Presse marocaine : l’ANME appelle à la transparence et s’oppose aux manipulations

Presse marocaine : l’ANME appelle à la transparence et s’oppose aux manipulations

L’Association nationale de l’information et des éditeurs a reclamé la publication de la liste des bénéficiaires du soutien public accordé entre 2005 et 2025, tout en saluant, par ailleurs, la décision récente de la Cour constitutionnelle concernant le projet de loi régissant le Conseil national de la presse.

Cette annonce fait suite à la réunion du bureau exécutif de l’Association, tenue mercredi, au cours de laquelle ont été abordés la « campagne diffamatoire ciblant l’Association », les dernières évolutions du projet de loi sur le Conseil national de la presse à la lumière de la décision de la Cour constitutionnelle, ainsi que la question du soutien et de la pérennité des entreprises médiatiques.

Après un moment de recueillement en mémoire des journalistes disparus Naji Salmi et Hasna Bouflaja, le président de l’Association, Idriss Shchtan, a présenté un exposé retraçant le parcours de l’Association depuis sa création et les succès obtenus, qui ont permis au secteur médiatique de surmonter la crise profonde provoquée par la pandémie de Covid-19 et ses conséquences persistantes.

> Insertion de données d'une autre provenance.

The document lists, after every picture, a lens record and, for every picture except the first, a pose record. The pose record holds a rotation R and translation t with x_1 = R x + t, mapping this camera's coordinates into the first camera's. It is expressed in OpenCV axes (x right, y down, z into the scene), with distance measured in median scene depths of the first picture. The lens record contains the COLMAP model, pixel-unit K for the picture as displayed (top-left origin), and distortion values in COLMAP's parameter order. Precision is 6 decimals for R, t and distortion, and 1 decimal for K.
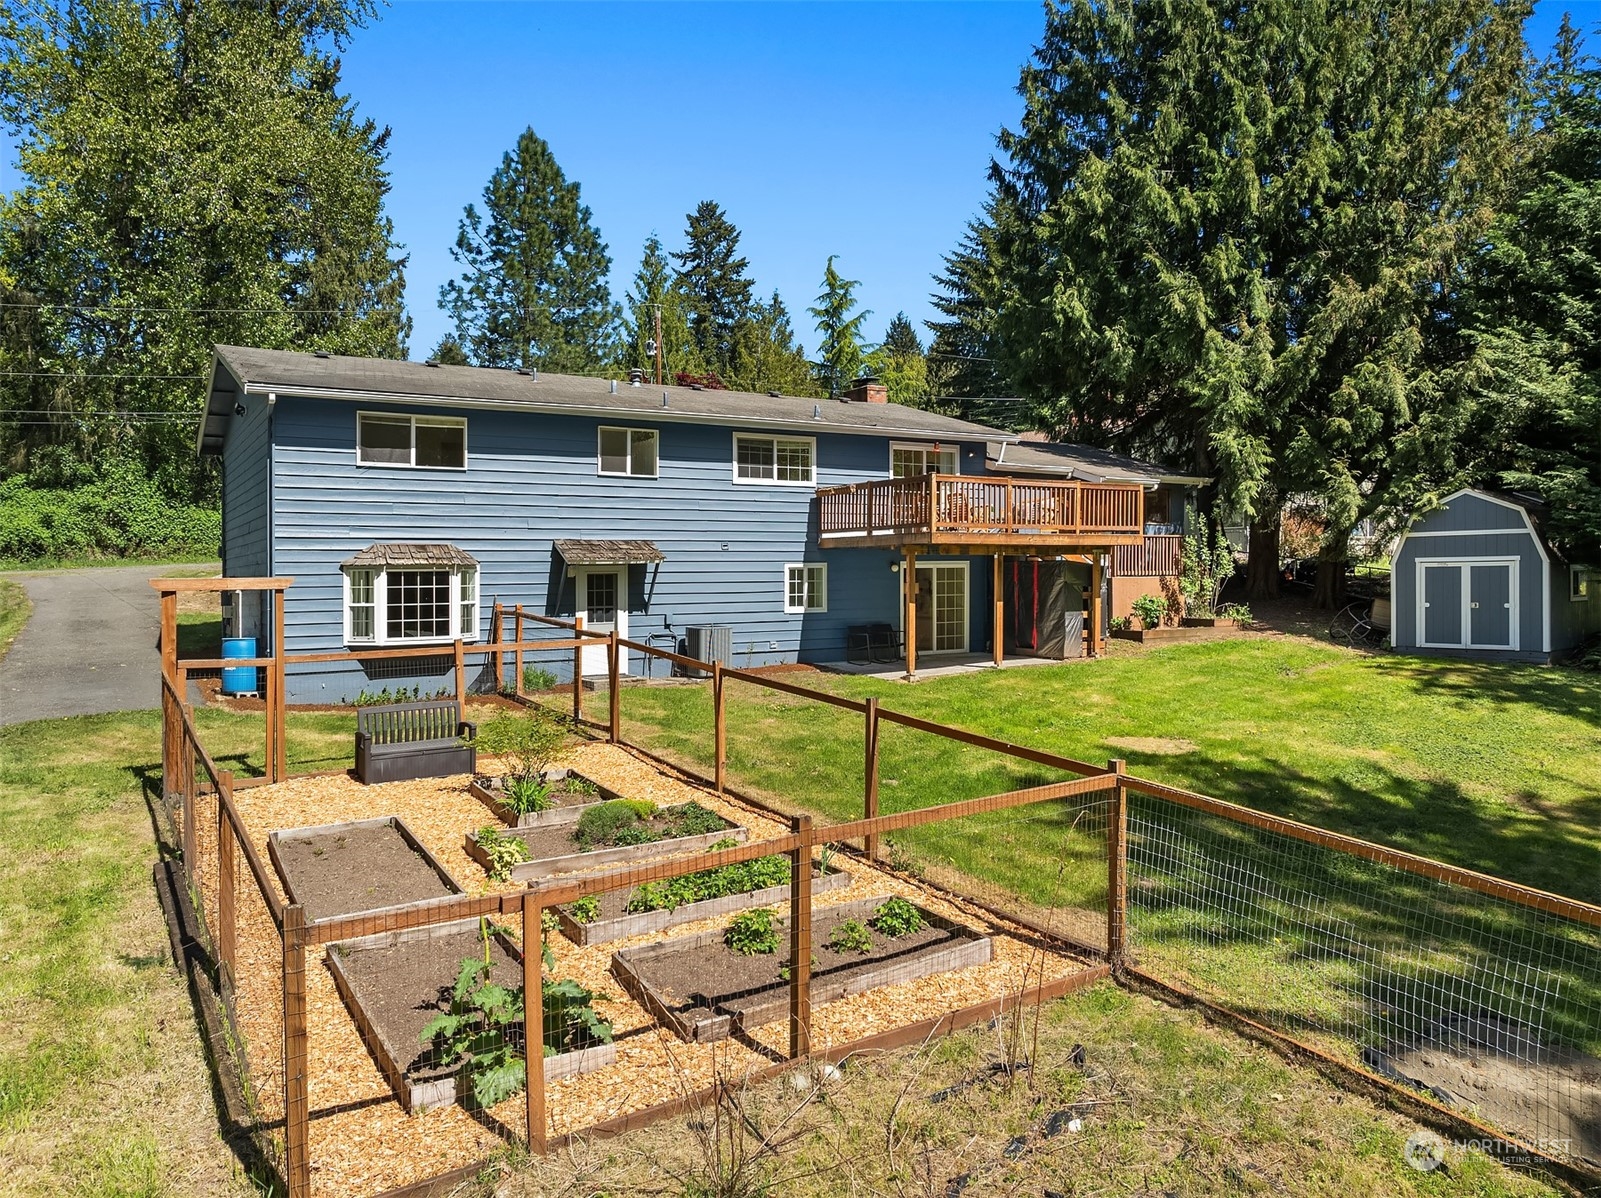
lens RADIAL K [[1117.6, 0, 804.7], [0, 1117.6, 592.4], [0, 0, 1]] dist [-0.017799, -0.008569]
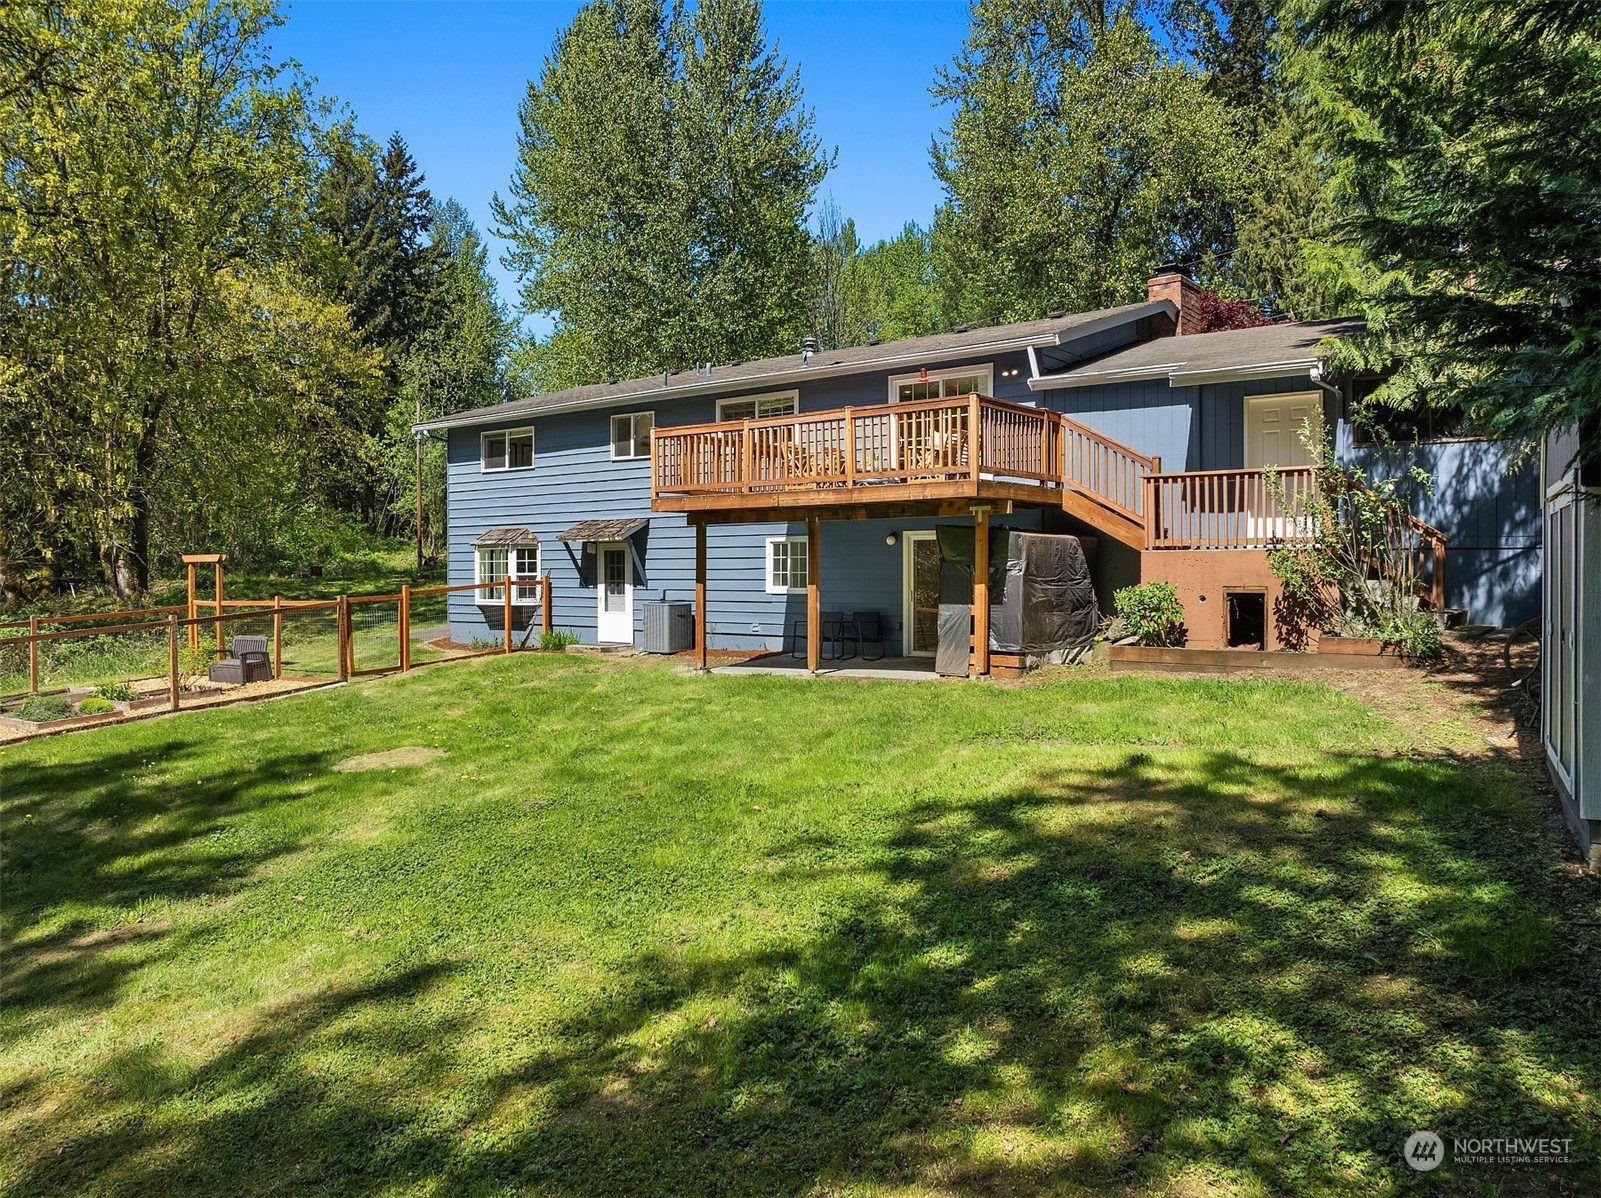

Il a souligné que l’Association dispose d’une vision claire et globale visant à structurer les entreprises médiatiques afin qu’elles deviennent progressivement autonomes et capables de s’appuyer sur leurs propres ressources. Cette démarche implique une réforme complète du système de presse et d’information, depuis la formation et les conditions de travail des ressources humaines jusqu’à la révision des missions et des structures du Conseil national de la presse, en passant par les enjeux économiques et financiers, notamment face aux plateformes numériques mondiales et à la publicité.

Le président a également évoqué le chantier de réforme de la presse sportive et la lutte contre les pratiques de favoritisme et de rente, précisant que ces projets sont menés en coordination avec les autorités publiques, reconnaissant le rôle de l’Association comme partenaire sérieux et crédible dans l’élaboration d’une feuille de route adaptée aux spécificités de chaque entreprise médiatique, qu’elle soit grande ou petite, papier ou numérique, régionale ou nationale. Il a regretté que certaines parties, minoritaires, aient choisi de s’opposer à ces initiatives en recourant à des méthodes illégales et en instrumentalisant la question à des fins politiques et électorales, qualifiant ces pratiques de « populistes et opportunistes ».

Concernant le projet de loi sur le Conseil national de la presse, dont certaines dispositions ont été jugées inconstitutionnelles, Idriss Shchtan a salué la décision de la Cour, soulignant que l’Association ne se considère ni gagnante ni perdante, mais comme un acteur soucieux de l’avenir de la profession. Il a toutefois noté que cette décision pourrait retarder le renouvellement des membres du Conseil jusqu’à la prochaine session parlementaire en avril 2026, alors que certaines questions urgentes, telles que le renouvellement des cartes de presse et le fonctionnement des commissions sur l’éthique et l’arbitrage, nécessitent une attention immédiate.En ce qui concerne le soutien public aux entreprises médiatiques, le président de l’Association a proposé plusieurs options, notamment la demande auprès de la Cour des comptes de la publication de la liste complète des bénéficiaires entre 2005 et 2025, afin d’assurer une transparence totale et d’identifier les bénéficiaires réels de ces fonds.

À l’issue de discussions approfondies, les membres de l’Association ont salué l’engagement et le dévouement de la direction pour défendre le secteur médiatique, appréciant ses initiatives et son travail accompli avec abnégation.

Enfin, les membres ont exprimé leur surprise et leur indignation face aux propos tenus récemment par un député dans l’hémicycle à l’encontre de l’Association et de son président, qualifiant ces interventions d’inacceptables et destinées à manipuler l’opinion publique pour des intérêts électoralistes.